• **Task directions**:
Could you print all the entries below exactly as they appear, omitting the pictures?

• **Data extract**:
- Opening Delimiter -

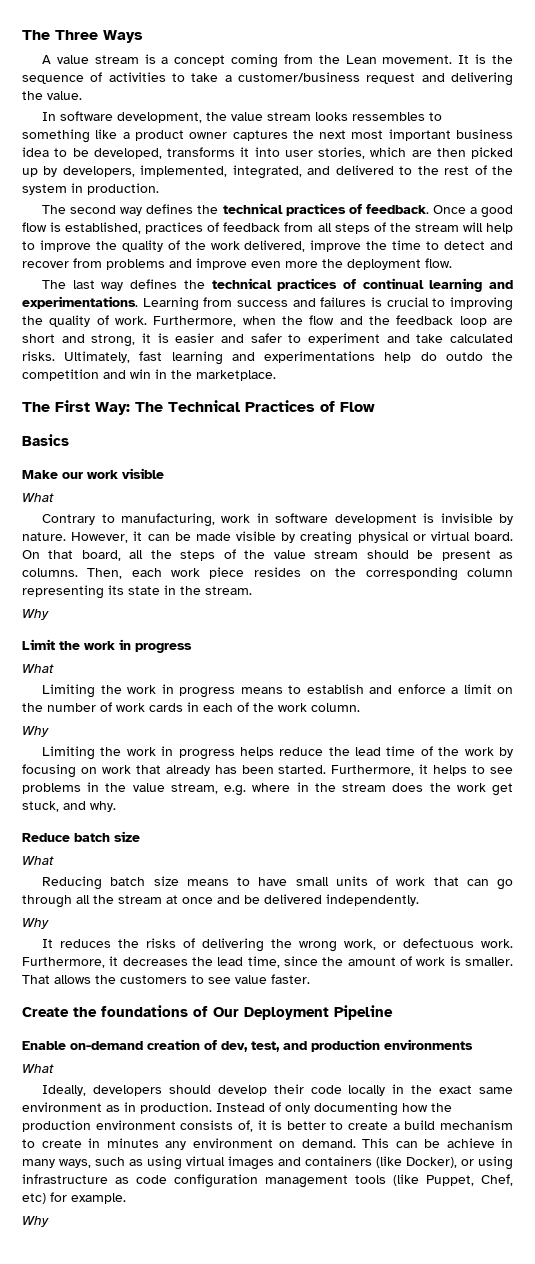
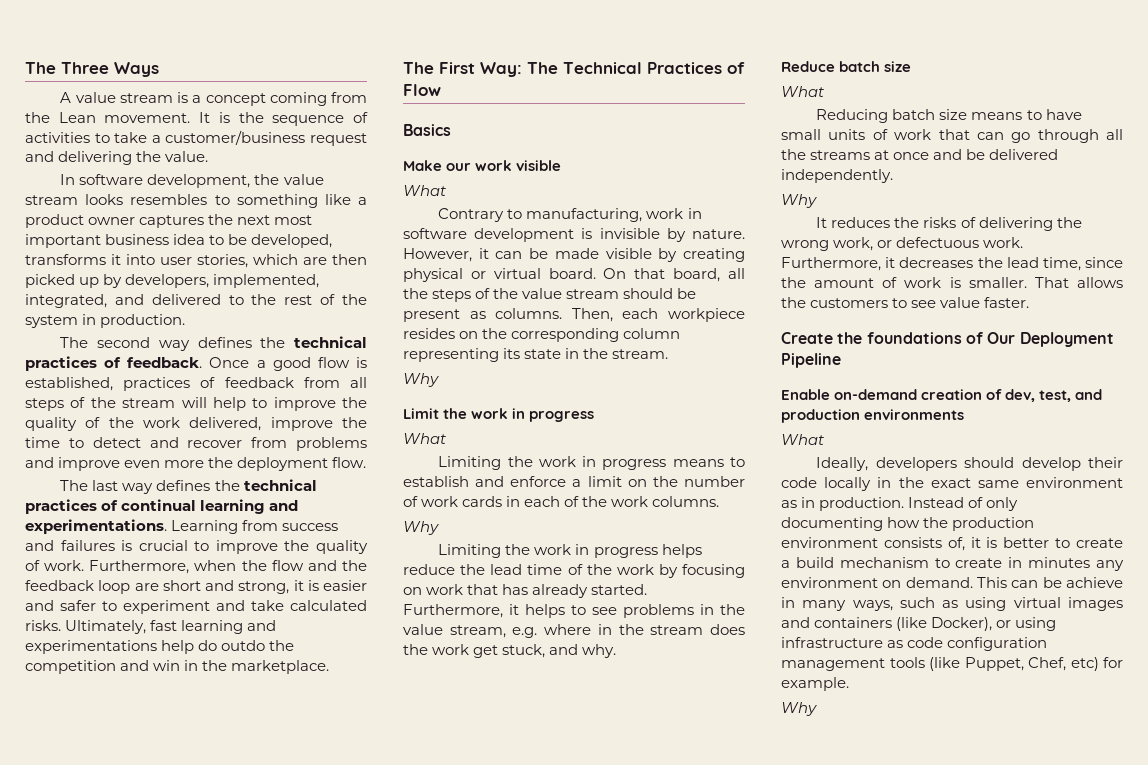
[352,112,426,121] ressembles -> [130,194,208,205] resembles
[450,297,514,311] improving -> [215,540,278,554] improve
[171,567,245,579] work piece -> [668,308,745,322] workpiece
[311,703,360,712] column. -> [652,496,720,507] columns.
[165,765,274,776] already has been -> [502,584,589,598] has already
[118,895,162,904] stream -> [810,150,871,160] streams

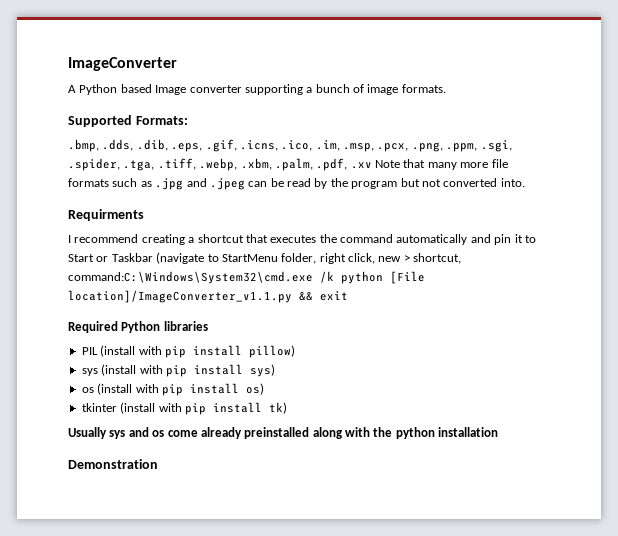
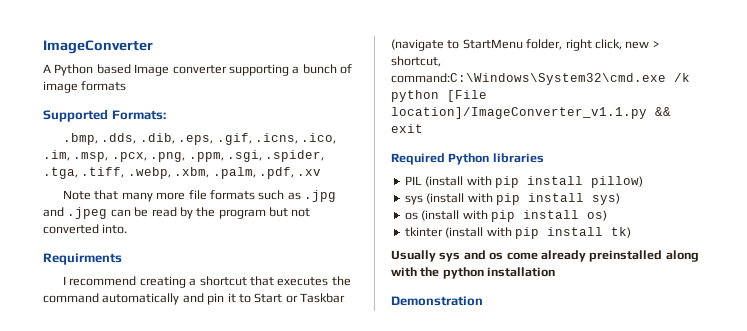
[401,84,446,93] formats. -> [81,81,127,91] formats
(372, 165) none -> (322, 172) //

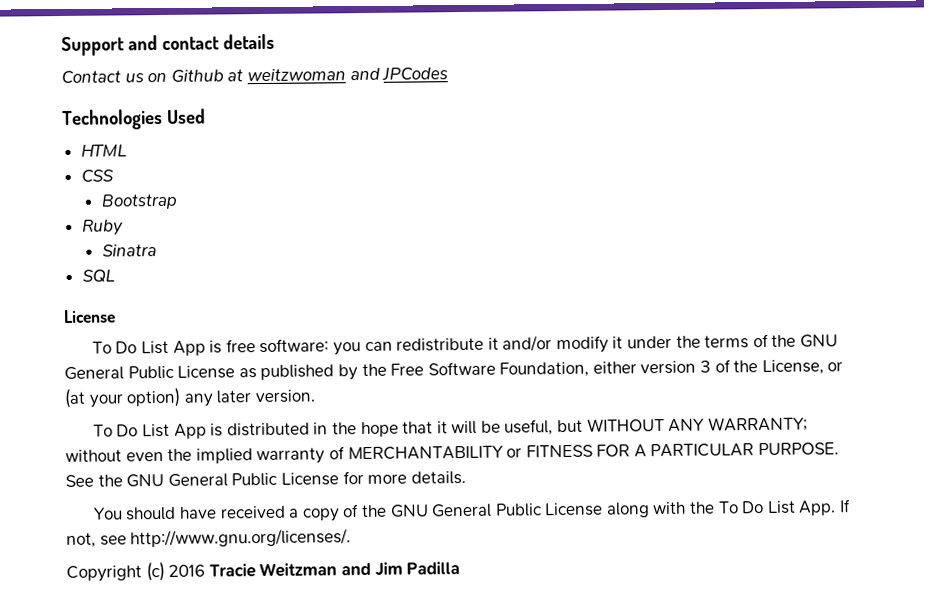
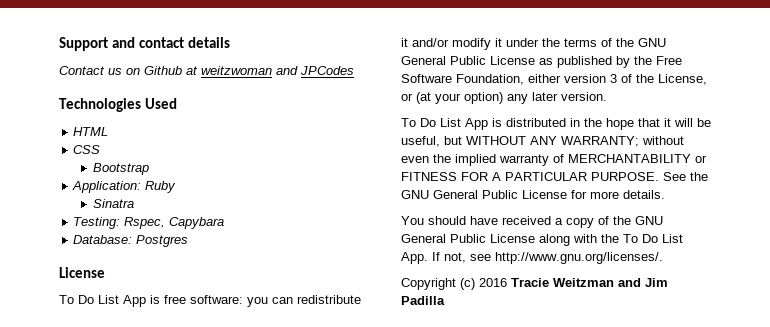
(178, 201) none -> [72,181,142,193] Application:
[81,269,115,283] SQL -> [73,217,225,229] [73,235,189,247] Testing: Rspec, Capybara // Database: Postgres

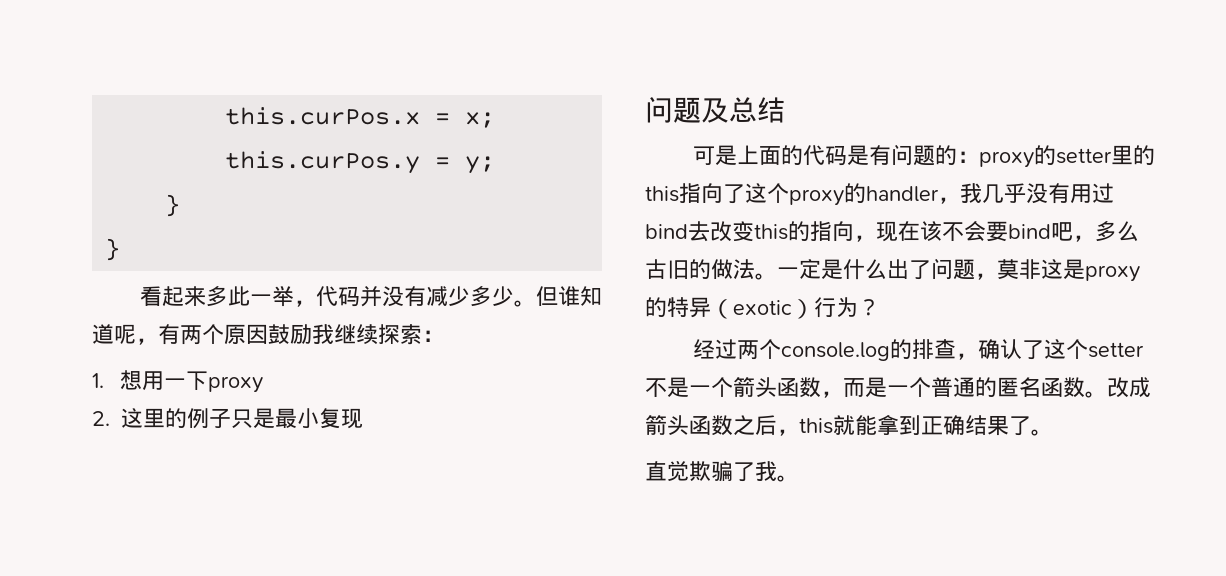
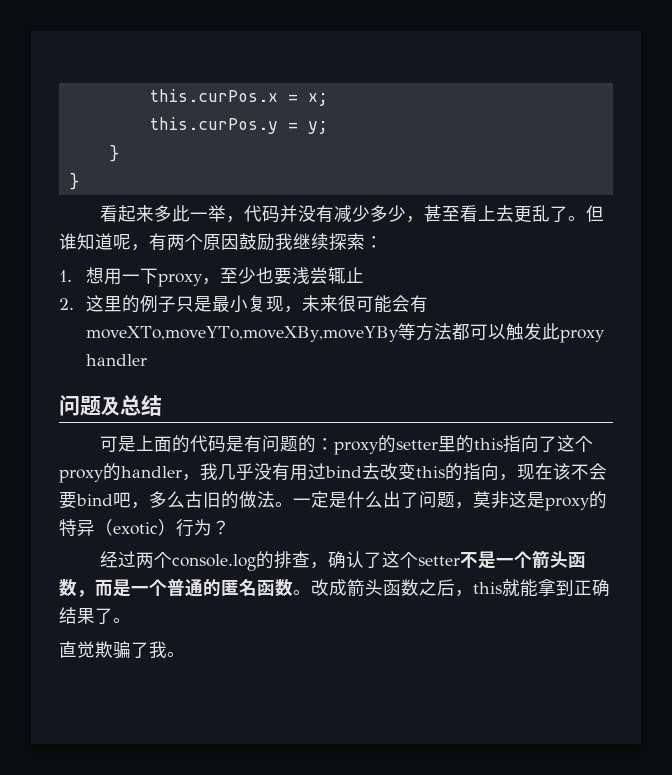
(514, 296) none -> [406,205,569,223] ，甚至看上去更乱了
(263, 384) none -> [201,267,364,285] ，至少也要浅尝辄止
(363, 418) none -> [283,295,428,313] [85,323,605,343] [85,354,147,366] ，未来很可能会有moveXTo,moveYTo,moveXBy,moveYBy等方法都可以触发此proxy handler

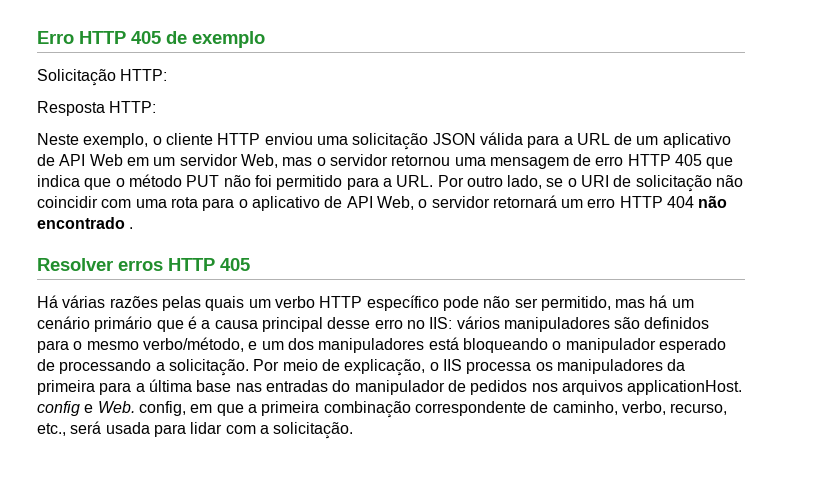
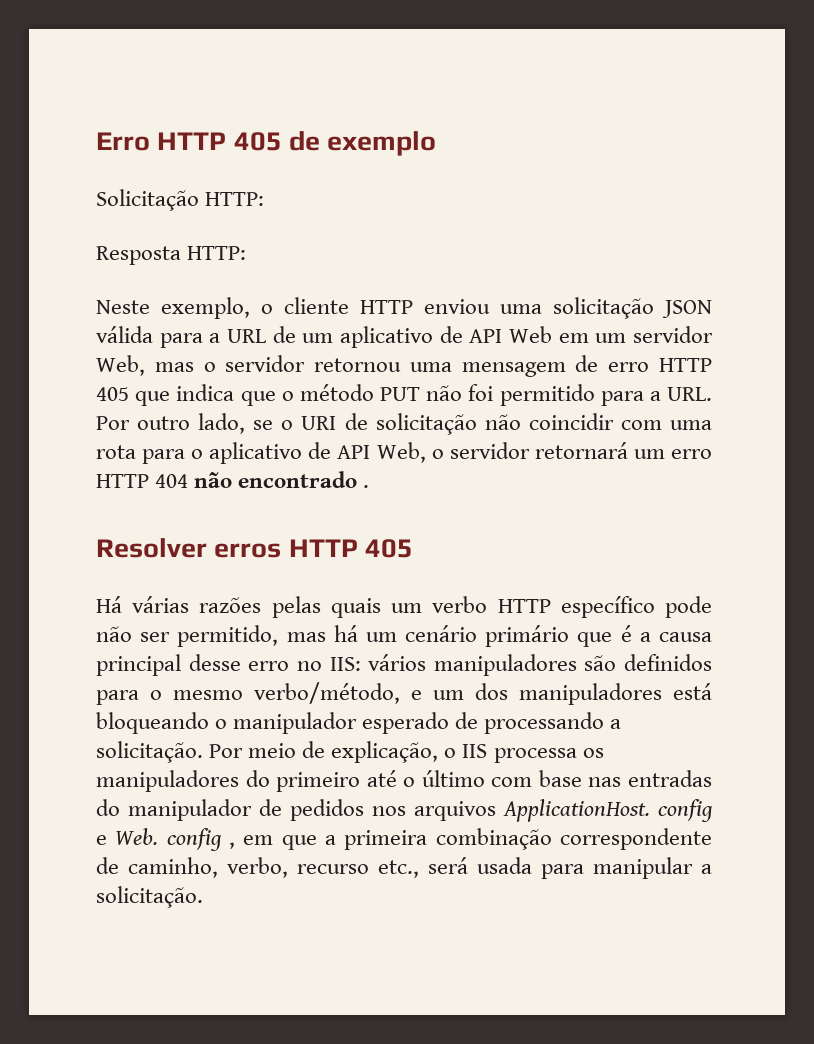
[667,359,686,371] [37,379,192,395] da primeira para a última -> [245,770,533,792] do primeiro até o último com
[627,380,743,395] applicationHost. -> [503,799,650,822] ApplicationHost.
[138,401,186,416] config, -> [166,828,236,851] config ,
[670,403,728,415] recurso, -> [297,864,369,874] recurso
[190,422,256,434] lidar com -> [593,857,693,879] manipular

- Closing Delimiter -

• **Your solution**:
[352,112,426,121] ressembles -> [130,194,208,205] resembles
[450,297,514,311] improving -> [215,540,278,554] improve
[171,567,245,579] work piece -> [668,308,745,322] workpiece
[311,703,360,712] column. -> [652,496,720,507] columns.
[165,765,274,776] already has been -> [502,584,589,598] has already
[118,895,162,904] stream -> [810,150,871,160] streams

[401,84,446,93] formats. -> [81,81,127,91] formats
(372, 165) none -> (322, 172) //

(178, 201) none -> [72,181,142,193] Application:
[81,269,115,283] SQL -> [73,217,225,229] [73,235,189,247] Testing: Rspec, Capybara // Database: Postgres

(514, 296) none -> [406,205,569,223] ，甚至看上去更乱了
(263, 384) none -> [201,267,364,285] ，至少也要浅尝辄止
(363, 418) none -> [283,295,428,313] [85,323,605,343] [85,354,147,366] ，未来很可能会有moveXTo,moveYTo,moveXBy,moveYBy等方法都可以触发此proxy handler

[667,359,686,371] [37,379,192,395] da primeira para a última -> [245,770,533,792] do primeiro até o último com
[627,380,743,395] applicationHost. -> [503,799,650,822] ApplicationHost.
[138,401,186,416] config, -> [166,828,236,851] config ,
[670,403,728,415] recurso, -> [297,864,369,874] recurso
[190,422,256,434] lidar com -> [593,857,693,879] manipular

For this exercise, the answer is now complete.